The Irrawaddy

Finance Minister Admits Economy is Underperforming

Finance Minister U Kyaw Win.

NAYPYITAW — Planning and Finance Minister U Kyaw Win has admitted that Myanmar’s economy has not improved as well as expected, six months after he compared the country’s economy to a jet plane about to take off.

“There are suggestions that the country’s economy has not picked up as we expected.
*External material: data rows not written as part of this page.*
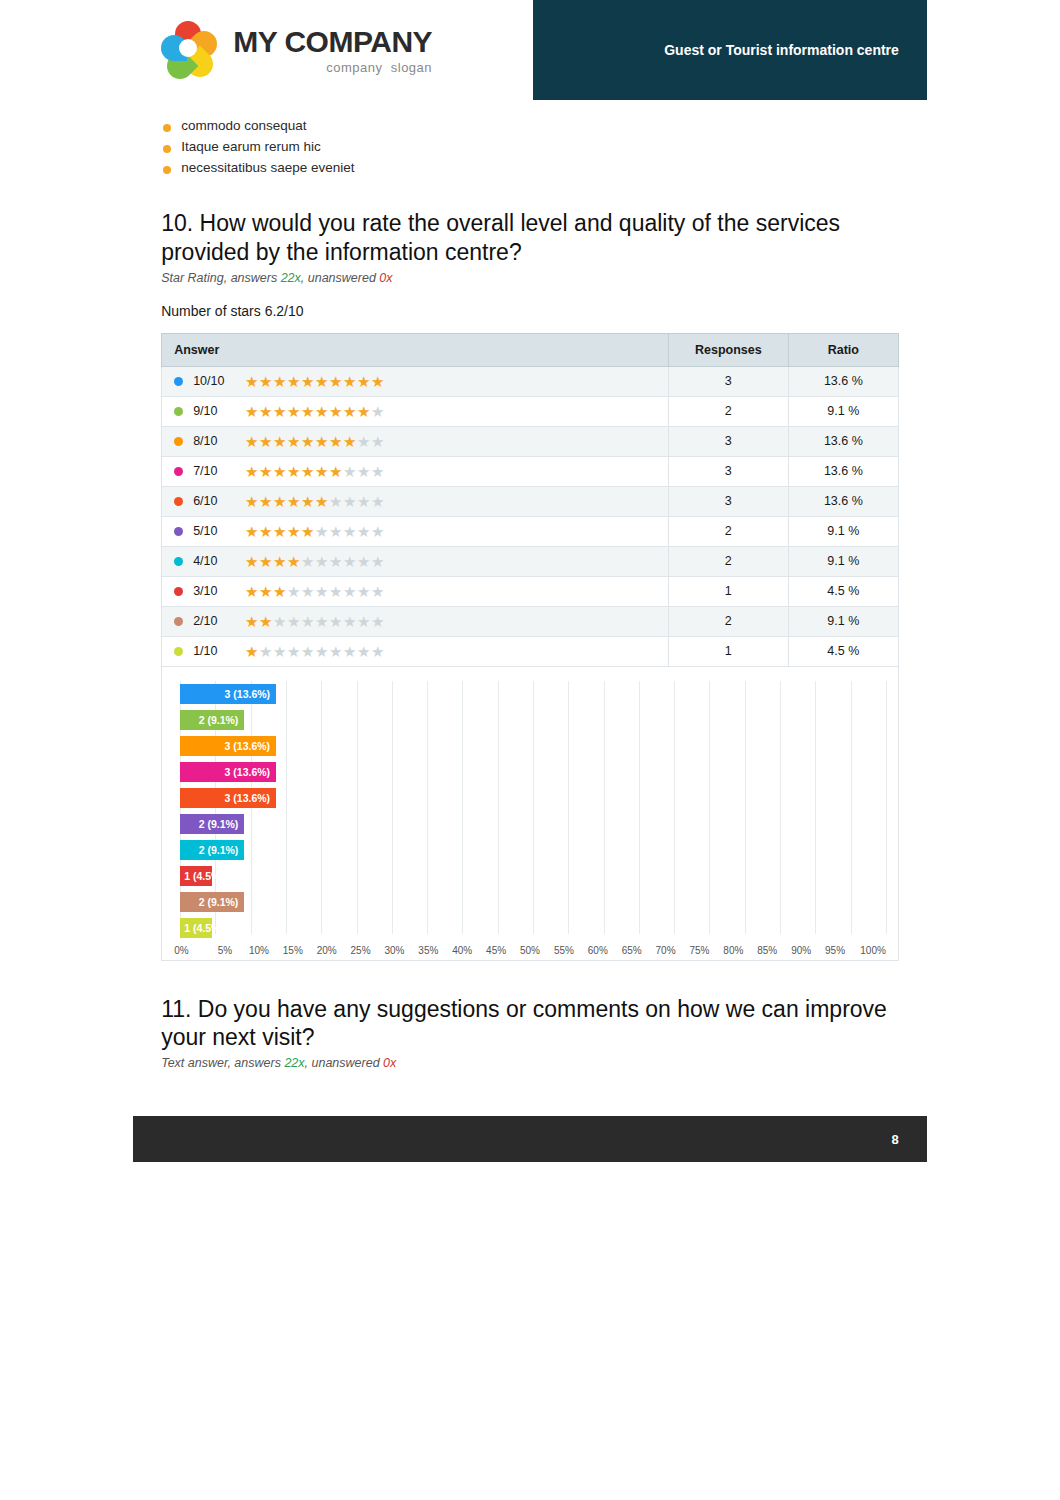MY COMPANY
company slogan
Guest or Tourist information centre
commodo consequat
Itaque earum rerum hic
necessitatibus saepe eveniet
10. How would you rate the overall level and quality of the services provided by the information centre?
Star Rating, answers 22x, unanswered 0x
Number of stars 6.2/10
| Answer | Responses | Ratio |
| --- | --- | --- |
| 10/10 ★★★★★★★★★★ | 3 | 13.6 % |
| 9/10 ★★★★★★★★★ ★ | 2 | 9.1 % |
| 8/10 ★★★★★★★★ ★★ | 3 | 13.6 % |
| 7/10 ★★★★★★★ ★★★ | 3 | 13.6 % |
| 6/10 ★★★★★★ ★★★★ | 3 | 13.6 % |
| 5/10 ★★★★★ ★★★★★ | 2 | 9.1 % |
| 4/10 ★★★★ ★★★★★★ | 2 | 9.1 % |
| 3/10 ★★★ ★★★★★★★ | 1 | 4.5 % |
| 2/10 ★★ ★★★★★★★★ | 2 | 9.1 % |
| 1/10 ★ ★★★★★★★★★ | 1 | 4.5 % |
3 (13.6%)
2 (9.1%)
3 (13.6%)
3 (13.6%)
3 (13.6%)
2 (9.1%)
2 (9.1%)
1 (4.5%)
2 (9.1%)
1 (4.5%)
0% 5% 10% 15% 20% 25% 30% 35% 40% 45% 50% 55% 60% 65% 70% 75% 80% 85% 90% 95% 100%
11. Do you have any suggestions or comments on how we can improve your next visit?
Text answer, answers 22x, unanswered 0x
8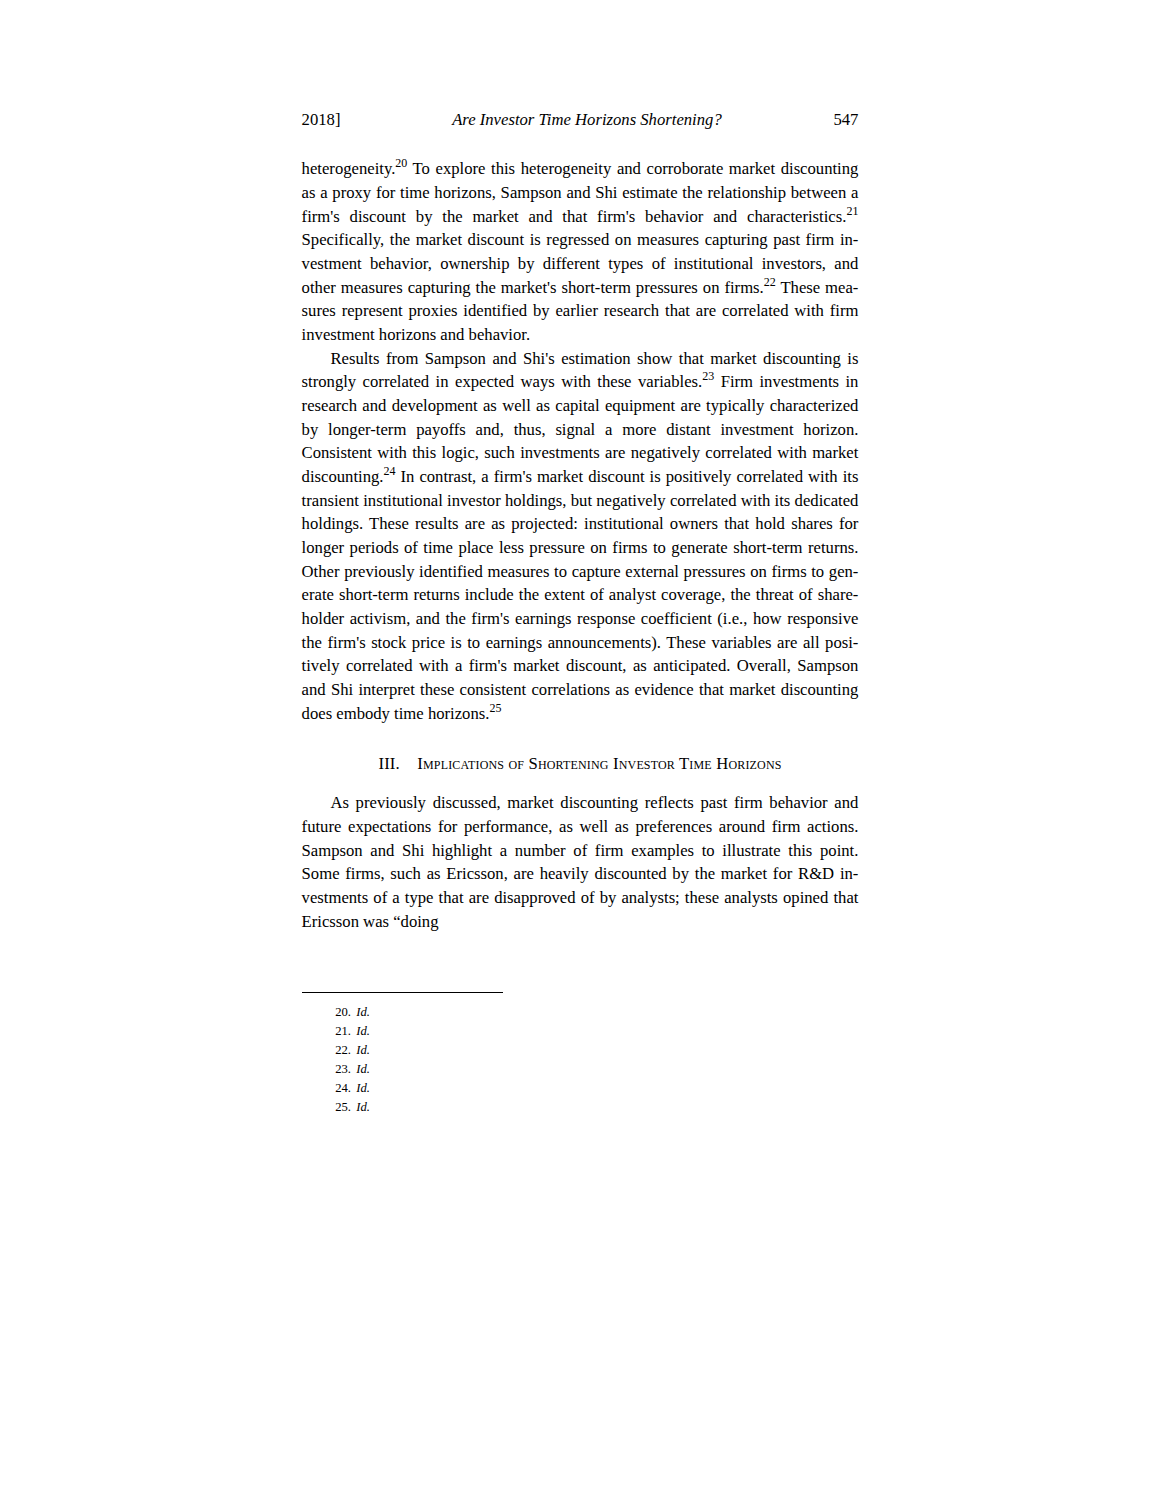2018] Are Investor Time Horizons Shortening? 547
heterogeneity.20 To explore this heterogeneity and corroborate market discounting as a proxy for time horizons, Sampson and Shi estimate the relationship between a firm's discount by the market and that firm's behavior and characteristics.21 Specifically, the market discount is regressed on measures capturing past firm investment behavior, ownership by different types of institutional investors, and other measures capturing the market's short-term pressures on firms.22 These measures represent proxies identified by earlier research that are correlated with firm investment horizons and behavior.
Results from Sampson and Shi's estimation show that market discounting is strongly correlated in expected ways with these variables.23 Firm investments in research and development as well as capital equipment are typically characterized by longer-term payoffs and, thus, signal a more distant investment horizon. Consistent with this logic, such investments are negatively correlated with market discounting.24 In contrast, a firm's market discount is positively correlated with its transient institutional investor holdings, but negatively correlated with its dedicated holdings. These results are as projected: institutional owners that hold shares for longer periods of time place less pressure on firms to generate short-term returns. Other previously identified measures to capture external pressures on firms to generate short-term returns include the extent of analyst coverage, the threat of shareholder activism, and the firm's earnings response coefficient (i.e., how responsive the firm's stock price is to earnings announcements). These variables are all positively correlated with a firm's market discount, as anticipated. Overall, Sampson and Shi interpret these consistent correlations as evidence that market discounting does embody time horizons.25
III. Implications of Shortening Investor Time Horizons
As previously discussed, market discounting reflects past firm behavior and future expectations for performance, as well as preferences around firm actions. Sampson and Shi highlight a number of firm examples to illustrate this point. Some firms, such as Ericsson, are heavily discounted by the market for R&D investments of a type that are disapproved of by analysts; these analysts opined that Ericsson was “doing
20. Id.
21. Id.
22. Id.
23. Id.
24. Id.
25. Id.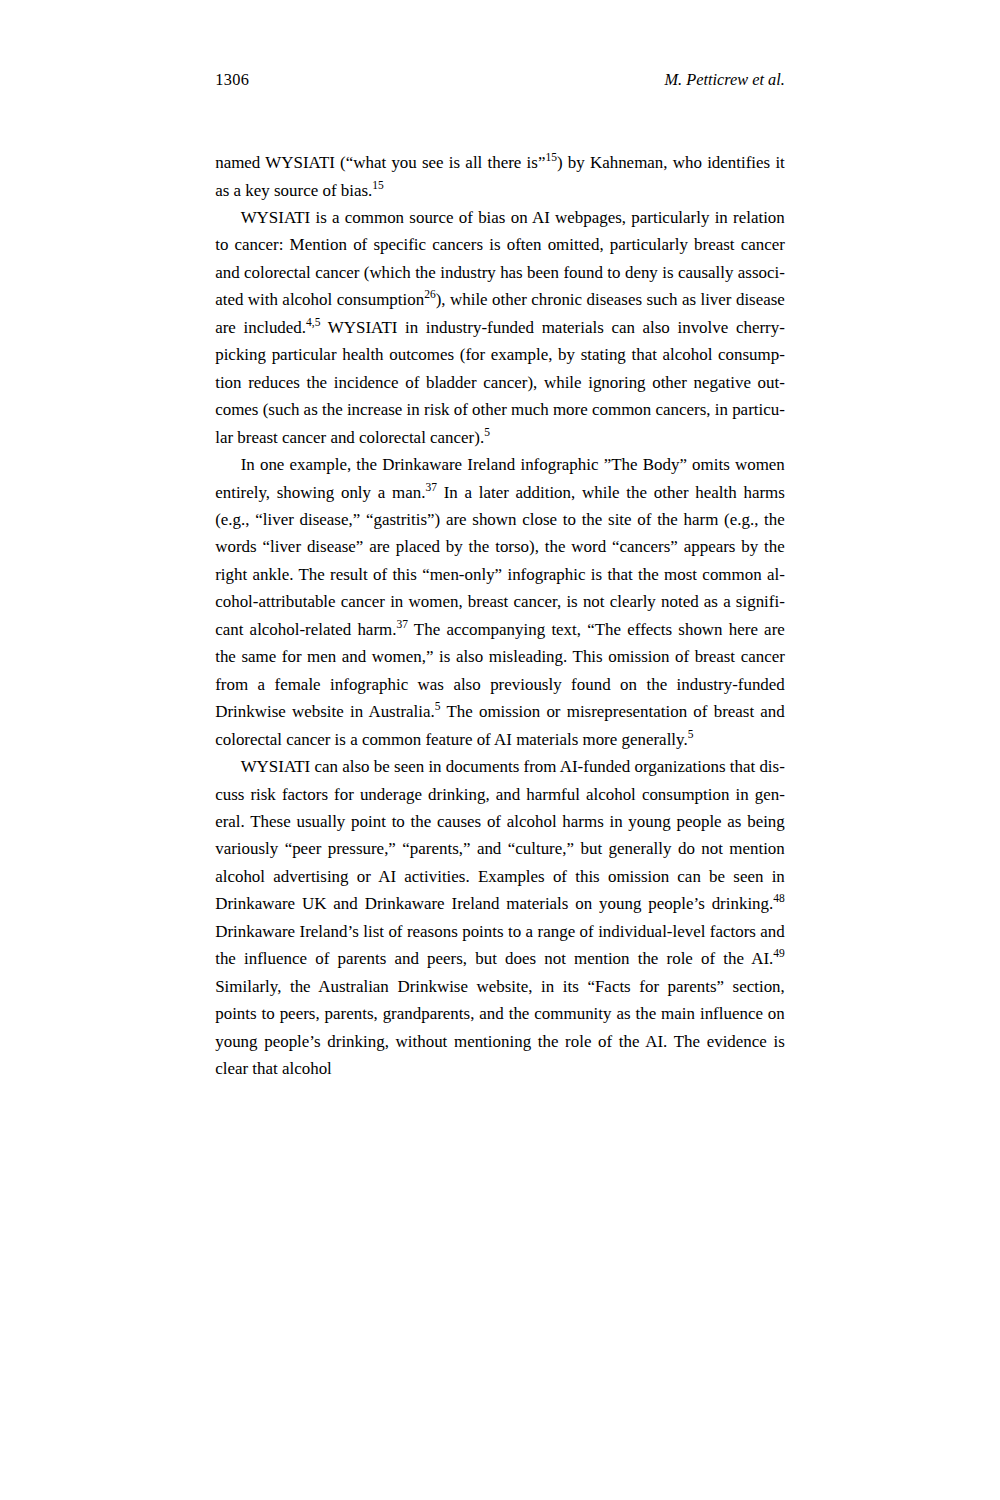1306 M. Petticrew et al.
named WYSIATI (“what you see is all there is”15) by Kahneman, who identifies it as a key source of bias.15
WYSIATI is a common source of bias on AI webpages, particularly in relation to cancer: Mention of specific cancers is often omitted, particularly breast cancer and colorectal cancer (which the industry has been found to deny is causally associated with alcohol consumption26), while other chronic diseases such as liver disease are included.4,5 WYSIATI in industry-funded materials can also involve cherry-picking particular health outcomes (for example, by stating that alcohol consumption reduces the incidence of bladder cancer), while ignoring other negative outcomes (such as the increase in risk of other much more common cancers, in particular breast cancer and colorectal cancer).5
In one example, the Drinkaware Ireland infographic ”The Body” omits women entirely, showing only a man.37 In a later addition, while the other health harms (e.g., “liver disease,” “gastritis”) are shown close to the site of the harm (e.g., the words “liver disease” are placed by the torso), the word “cancers” appears by the right ankle. The result of this “men-only” infographic is that the most common alcohol-attributable cancer in women, breast cancer, is not clearly noted as a significant alcohol-related harm.37 The accompanying text, “The effects shown here are the same for men and women,” is also misleading. This omission of breast cancer from a female infographic was also previously found on the industry-funded Drinkwise website in Australia.5 The omission or misrepresentation of breast and colorectal cancer is a common feature of AI materials more generally.5
WYSIATI can also be seen in documents from AI-funded organizations that discuss risk factors for underage drinking, and harmful alcohol consumption in general. These usually point to the causes of alcohol harms in young people as being variously “peer pressure,” “parents,” and “culture,” but generally do not mention alcohol advertising or AI activities. Examples of this omission can be seen in Drinkaware UK and Drinkaware Ireland materials on young people’s drinking.48 Drinkaware Ireland’s list of reasons points to a range of individual-level factors and the influence of parents and peers, but does not mention the role of the AI.49 Similarly, the Australian Drinkwise website, in its “Facts for parents” section, points to peers, parents, grandparents, and the community as the main influence on young people’s drinking, without mentioning the role of the AI. The evidence is clear that alcohol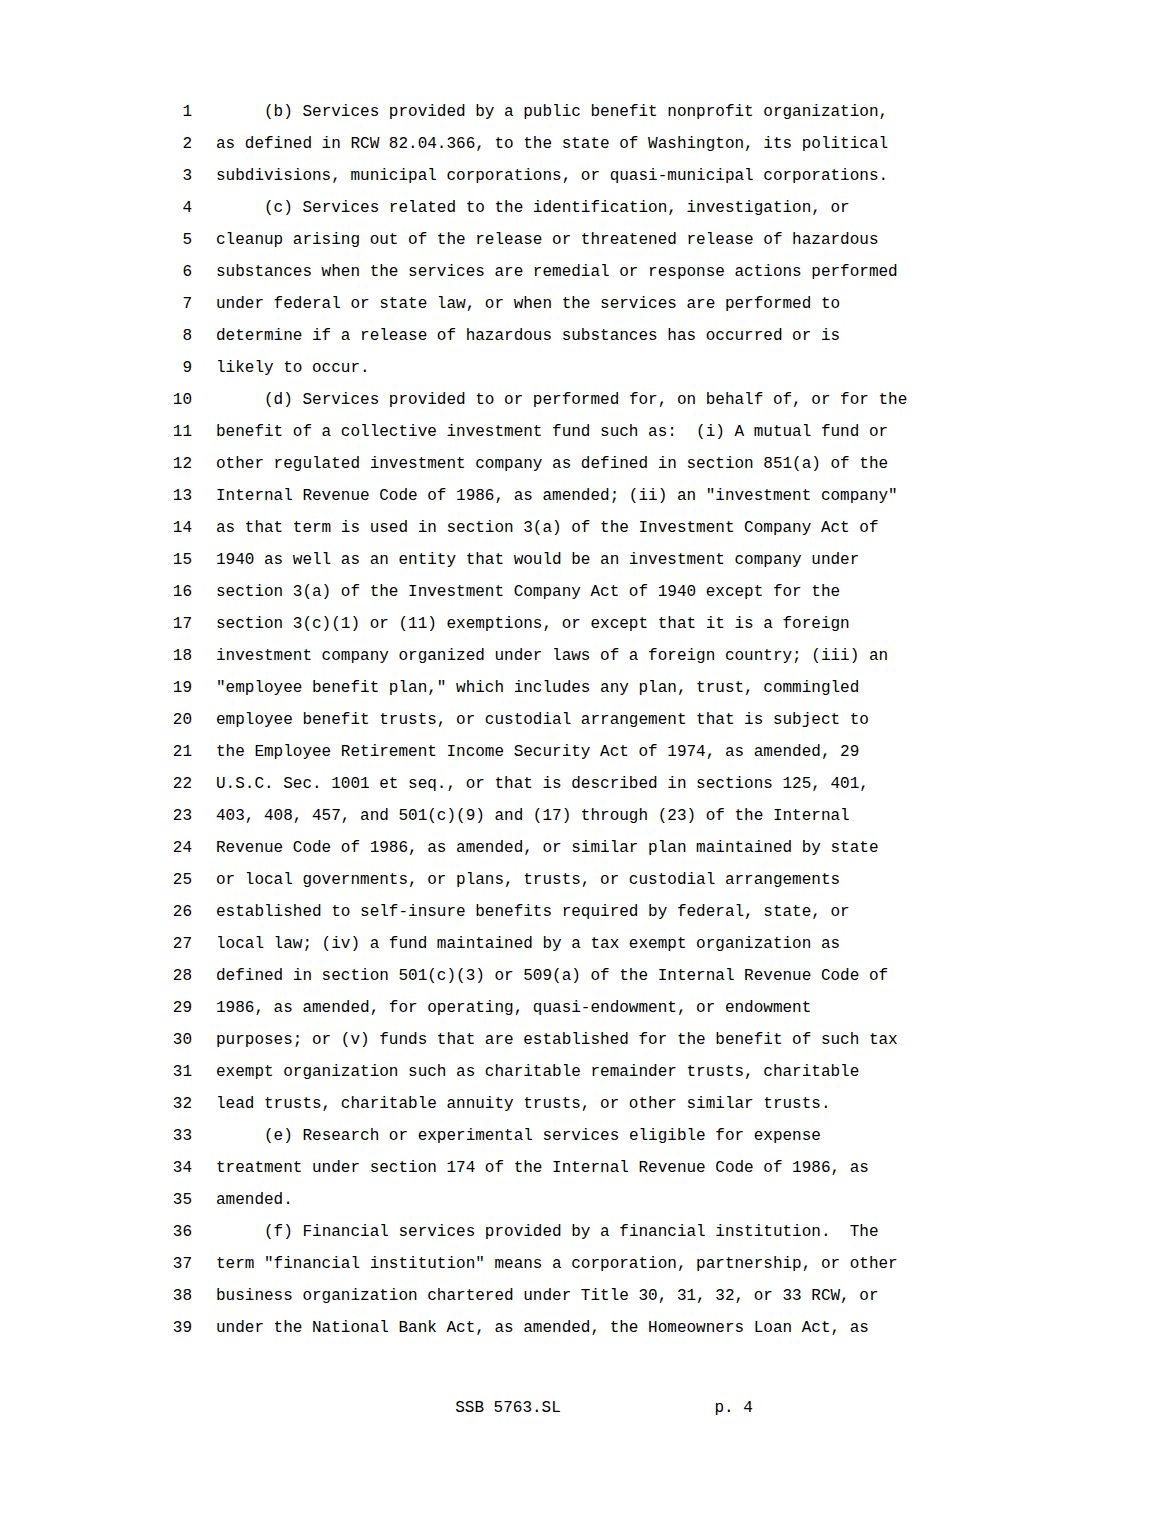1 (b) Services provided by a public benefit nonprofit organization,
2 as defined in RCW 82.04.366, to the state of Washington, its political
3 subdivisions, municipal corporations, or quasi-municipal corporations.
4 (c) Services related to the identification, investigation, or
5 cleanup arising out of the release or threatened release of hazardous
6 substances when the services are remedial or response actions performed
7 under federal or state law, or when the services are performed to
8 determine if a release of hazardous substances has occurred or is
9 likely to occur.
10 (d) Services provided to or performed for, on behalf of, or for the
11 benefit of a collective investment fund such as: (i) A mutual fund or
12 other regulated investment company as defined in section 851(a) of the
13 Internal Revenue Code of 1986, as amended; (ii) an "investment company"
14 as that term is used in section 3(a) of the Investment Company Act of
151940 as well as an entity that would be an investment company under
16 section 3(a) of the Investment Company Act of 1940 except for the
17 section 3(c)(1) or (11) exemptions, or except that it is a foreign
18 investment company organized under laws of a foreign country; (iii) an
19"employee benefit plan," which includes any plan, trust, commingled
20 employee benefit trusts, or custodial arrangement that is subject to
21 the Employee Retirement Income Security Act of 1974, as amended, 29
22 U.S.C. Sec. 1001 et seq., or that is described in sections 125, 401,
23403, 408, 457, and 501(c)(9) and (17) through (23) of the Internal
24 Revenue Code of 1986, as amended, or similar plan maintained by state
25 or local governments, or plans, trusts, or custodial arrangements
26 established to self-insure benefits required by federal, state, or
27 local law; (iv) a fund maintained by a tax exempt organization as
28 defined in section 501(c)(3) or 509(a) of the Internal Revenue Code of
291986, as amended, for operating, quasi-endowment, or endowment
30 purposes; or (v) funds that are established for the benefit of such tax
31 exempt organization such as charitable remainder trusts, charitable
32 lead trusts, charitable annuity trusts, or other similar trusts.
33 (e) Research or experimental services eligible for expense
34 treatment under section 174 of the Internal Revenue Code of 1986, as
35 amended.
36 (f) Financial services provided by a financial institution. The
37 term "financial institution" means a corporation, partnership, or other
38 business organization chartered under Title 30, 31, 32, or 33 RCW, or
39 under the National Bank Act, as amended, the Homeowners Loan Act, as
SSB 5763.SL p. 4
Considering the current situation, we have to accept that it is true,” the minister said in his address to a meeting on small and medium enterprise (SME) development in Naypyitaw on Wednesday.

The address was a sharp contrast to his remarks at the Myanmar Investment Forum in June. “We see that last year the country’s economy was like a plane moving on the runaway,” he said at the time. “Now this year we will defy gravity with jet power, meaning this is the year economic development will take off.”

However, the minister declined to answer questions about exactly what was holding the economy back.

His address on Wednesday followed the recent release of a report stating that business confidence among entrepreneurs in Myanmar dropped drastically this year. The report was based on a survey conducted by the German consultancy Roland Berger and the Union of Myanmar Federation of Chambers of Commerce and Industry.

Roland Berger published the results of the first Myanmar business survey in December 2016. It found an enormous sense of optimism among both local and international investors  — 73 percent of businesspeople expected the country’s business landscape to improve. This year, those expectations were shared by only 49 percent of them.

The main reason for the drop in confidence was a lack of clear economic policies and plans from the government; of the roughly 500 local and international business owners in Myanmar surveyed, 77 percent of them flagged it as a significant or very significant concern.

Frustration with the National League for Democracy (NLD)-led government’s management of the economy has grown over the past year as the administration has largely failed to flesh out its 12-point plan.

The International Monetary Fund has lowered its forecast for the growth of Myanmar’s gross domestic product this year from 7 to 6.7 percent.

“The lack of clear policies and guidelines shows that leaders have no capacity. The NLD is also wrong to have continued with policies that were introduced by the previous government, before the power transfer, to increase taxes,” said U Than Lwin, an adviser to Kanbawza Bank.

“It doesn’t make a difference to do what its predecessor has done. It needs to see if it is right or wrong,” he added.

He suggested that the government establish economic think tanks and appoint advisers to ministries and to the chief ministers of the regions and states.

“The government thinks that it will get more tax revenues if it increases the tax rates. It is wrong. While the economy is slow, taxes just increase the burden on the people,” he said.

“People don’t want to pay high taxes and so they evade them. The government also needs to make sure taxpayers want to pay the tax,” he added.

U Aung Hlaing Win, a former member of the Lower House Economic Committee, blamed longstanding monopolies for the country’s poorer-than-expected performance.

“It is one of the legacies of the previous government that small businesses are not in a position to compete with much bigger businesses,” he said.

Myanmar’s economy will not improve unless and until those monopolies are ended, he argued, citing the example of Yangon Bus Service (YBS).

“In the case of YBS, in the past any bus owner could join the service. But then it was monopolized by individual companies. There are many monopolies in the country like this,” he said.

The SME development meeting, proposed by State Counselor Daw Aung San Suu Kyi, was attended by relevant Union ministers, chief ministers and department heads.

At the meeting, U Kyaw Win criticized the provision of 90 million kyats ($66,000) to a beauty parlor under an SME loan scheme. Yangon Division Chief Minister U Phyo Min Thein argued that true SMEs do not get government loans.

Edited from the Burmese by That Ko Ko.